No matter how crazy, repetitive, or upsetting a child's questions are, shushing him in a ''don't-worry-everything's-OK'' kind of way ignores his concerns, and they may only get worse.

''The first rule, no matter what your child's age, is to find out what they know,'' said Linn. In the weeks and months to come, children will be getting information from a variety of sources that you may or may not know about. ''Whenever the subject comes up, ask first, `Tell me what you heard, tell me what you know.' Always start any new conversation that way,'' she said. Some children need more encouragement than others to voice their questions. If you don't know an answer, it's OK to say you'll look into it and get back to him. (Make sure you do!)
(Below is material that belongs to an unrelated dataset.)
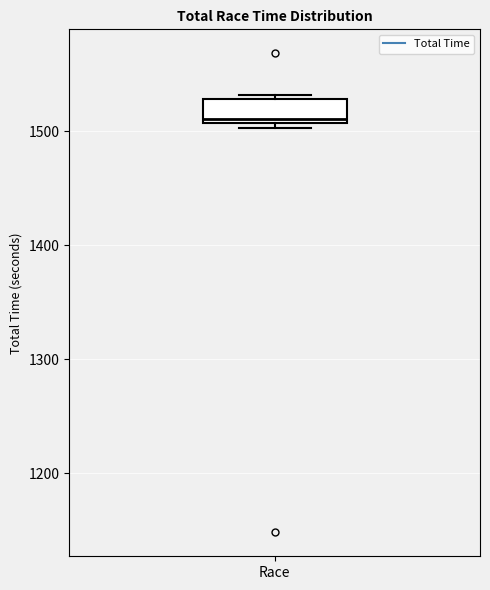

Where is the lower edge of the box for Race on the y-axis? The values are not printed on the chart, so give them approximately, as read against the axis.

1510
It's also OK to share your feelings, even with preschoolers, as long as you don't burden them or overdo it. ''If you're walking around wringing your hands and saying this is the end of the world, that is not helpful,'' said Goldman. A good response might be: ''It's true, this is very sad and scary. Mommy and I are very upset.''

Couple that with a statement that reassures that your family is safe and that you have confidence the country is safe: ''We always do everything we can in our family to keep ourselves safe, and I know the president and the FBI and the police are doing everything they can to make sure this never happens again.'' That's a message worth repeating to children of all ages, including even a cycnical teenager, said Linn.

Teenagers may appear to be cavalier about the events. Don't believe it.

''Teens have a sense of immortality. They may not want to talk about it as a way to deny or defend against how frightened they are,'' she said. By the time he comes home tonight, your teenager may be making jokes about it. Even though humor can be a coping mechanism, Linn said teenagers will take their cues from us and we need to model appropriate response. Her response to a joke would be, ''That makes me uncomfortable.''

Even some preteens may voice indifference. (''It's not such a big deal.'') ''That could be a sign of desensitization,'' she said, from watching video and media violence. ''Don't challenge them on this,'' she advised. ''Just make it clear that it is a big deal: `Gee, that's not at all how I feel.' Even though a preteen or teenager may appear not to be listening to you, she is.''

Deborah Meier, principal of the Mission Hill School in Boston, which has kindergarten through eighth grade, likened yesterday to Pearl Harbor, which she remembers from her childhood as primarily exciting, not particularly traumatic. Unfortunately for children today, unlimited access to visual images could make this traumatic indeed.

Meier and others urged parents to severely limit how much television children under 12 watch.

''The more they see, the more likely there will be nightmares'' and lasting imagery, said David Fassler, a child and adolescent psychiatrist in Burlington, Vt. Linn would keep the television off altogether (although not necessarily the radio) until a child 7 or younger is asleep, and would carefully monitor viewing for weeks to come (no unsupervised channel surfing). Even with children up to 14, for the next few days at least, she and Fassler and others recommend they watch the news only when parents are with them, and even then, not replay after replay.

As the painful process of healing and moving on begins, Fred Rogers says what will help children most is something his mother used to tell him: ''Look for the helpers.''

''It's reassuring and empowering for children to know there are people who will always want to help,'' he said.